OpenStack Neutron LBaaS v1 Failover

A quick note on what to do if you find yourself in the unfortunate position of having to failover an LBaaS V1 pool from one agent to another. This isn't supported via the API so you need to roll up your sleeves and dust off your favourite MySQL client.

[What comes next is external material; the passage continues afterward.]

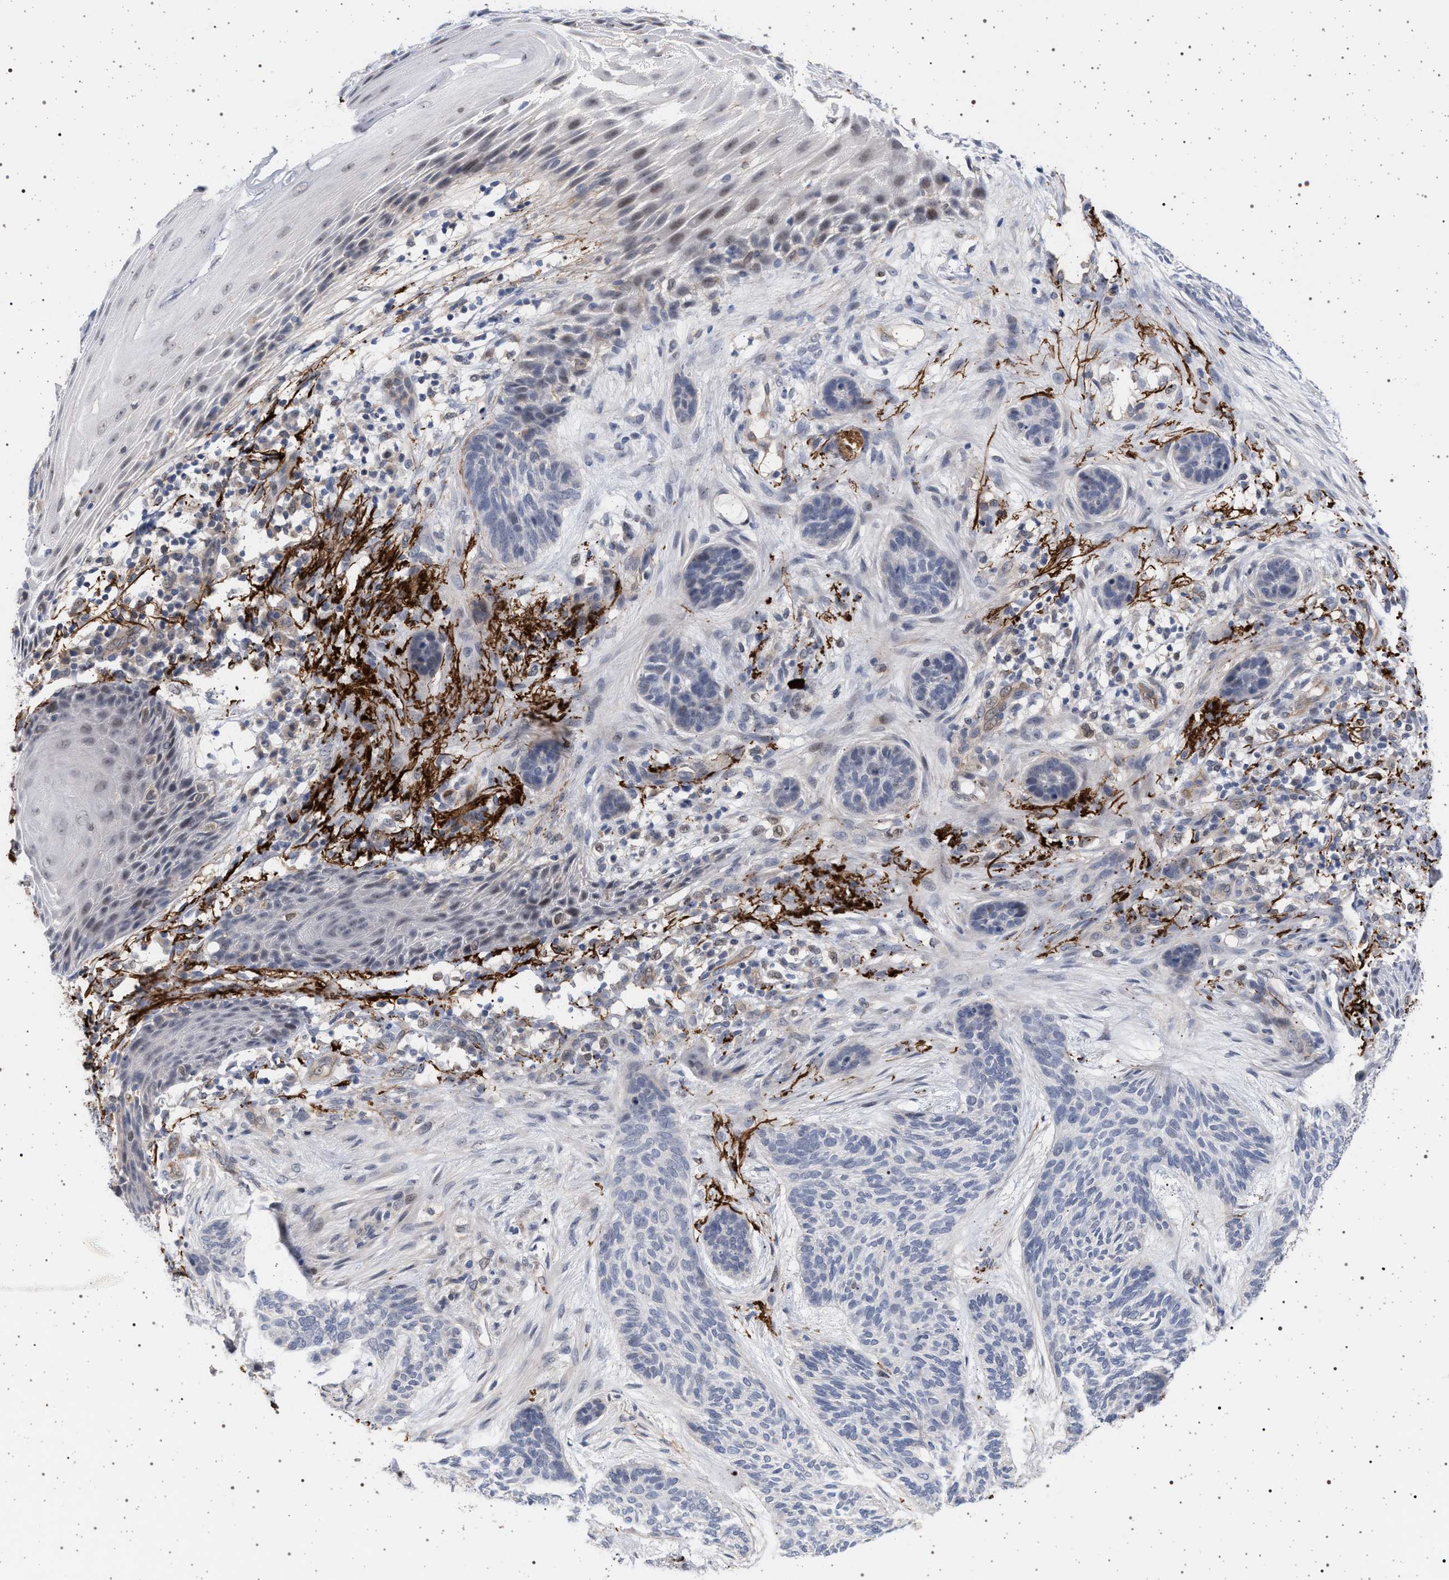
{"staining": {"intensity": "negative", "quantity": "none", "location": "none"}, "tissue": "skin cancer", "cell_type": "Tumor cells", "image_type": "cancer", "snomed": [{"axis": "morphology", "description": "Basal cell carcinoma"}, {"axis": "topography", "description": "Skin"}], "caption": "Immunohistochemical staining of skin cancer (basal cell carcinoma) displays no significant staining in tumor cells. The staining was performed using DAB (3,3'-diaminobenzidine) to visualize the protein expression in brown, while the nuclei were stained in blue with hematoxylin (Magnification: 20x).", "gene": "RBM48", "patient": {"sex": "male", "age": 55}}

In this example, nn2 has failed and everything else has gracefully migrated away - I'm just stuck with some LBaaS pools that I need to move. In case you didn't realise, you can figure out your Neutron agent UUID by doing the following:

$ openstack network agent list | grep -iE 'loadbalancer.*nn2'
| 9dfa45dd-4562-4180-b7da-879b8c539e5f | Loadbalancer agent | nn2 | None | False | UP | neutron-lbaas-agent |

In this case, the 'False' column means it's dead and so we need to move all pools associated with that agent. You can see which pools are affected by doing:

$ neutron lb-pool-list-on-agent 44770887-a458-4503-9648-d07f97f56d96
+--------------------------------------+---------+-------------------+----------+----------------+--------+
| id                                   | name    | lb_method         | protocol | admin_state_up | status |
+--------------------------------------+---------+----------+--------+----------+----------------+--------+
| 00662f74-3fd6-5162-af12-8ee15b73232e | lb1     | LEAST_CONNECTIONS | TCP      | True           | ACTIVE |
| 0976e919-5305-2232-b924-97176a1abbcb | lb2     | ROUND_ROBIN       | TCP      | True           | ACTIVE |
| 0a628525-3708-abc2-ac87-60c0ef4d66f5 | lb3     | ROUND_ROBIN       | TCP      | True           | ACTIVE |
| 0b57422f-052f-d124-ac31-49b962cd825e | lb4     | ROUND_ROBIN       | TCP      | True           | ACTIVE |
| 10095dbe-1568-bb2c-923e-d9f01241a838 | lb5     | ROUND_ROBIN       | TCP      | True           | ACTIVE |

[ .. ]

You'll then want to select a suitable target for where to migrate these pools to. In my example, it's nn5:

$ openstack network agent list | grep -iE 'loadbalancer.*nn5'
| ee998c47-6a6c-4632-b4d5-64612523823b | Loadbalancer agent | nn5 | None | True  | UP | neutron-lbaas-agent |

The table in question which manages the pool to agent mapping is poolloadbalanceragentbindings:

MariaDB [neutron]> describe poolloadbalanceragentbindings;
+----------+-------------+------+-----+---------+-------+
| Field    | Type        | Null | Key | Default | Extra |
+----------+-------------+------+-----+---------+-------+
| pool_id  | varchar(36) | NO   | PRI | NULL    |       |
| agent_id | varchar(36) | NO   | MUL | NULL    |       |
+----------+-------------+------+-----+---------+-------+
2 rows in set (0.00 sec)

Make sure you take a backup before doing any updates!

We need to update the rows in this table so that the target agent UUID is responsible for the pools that need migrating.

Let's verify how many we have to deal with:

MariaDB [neutron]> select * from poolloadbalanceragentbindings where agent_id = '9dfa45dd-4562-4180-b7da-879b8c539e5f';

[..]

35 rows in set (0.00 sec)

Now let's update this database table and change that table ID en masse:

MariaDB [neutron]> update poolloadbalanceragentbindings set agent_id = 'ee998c47-6a6c-4632-b4d5-64612523823b' where agent_id = '9dfa45dd-4562-4180-b7da-879b8c539e5f' limit 35;

Protip: Always qualify with the limit statement. This can often stop or limit the damage from a botched query!

With that done, we need kick Neutron in order for the new agent to realise that there's a whole load of pools it should be responsible for. You need to restart neutron-server first of all, and then the target neutron-lbaas-agent in question.

Keep an eye on your logs and at this point you should see your pools come back to life on your target network node.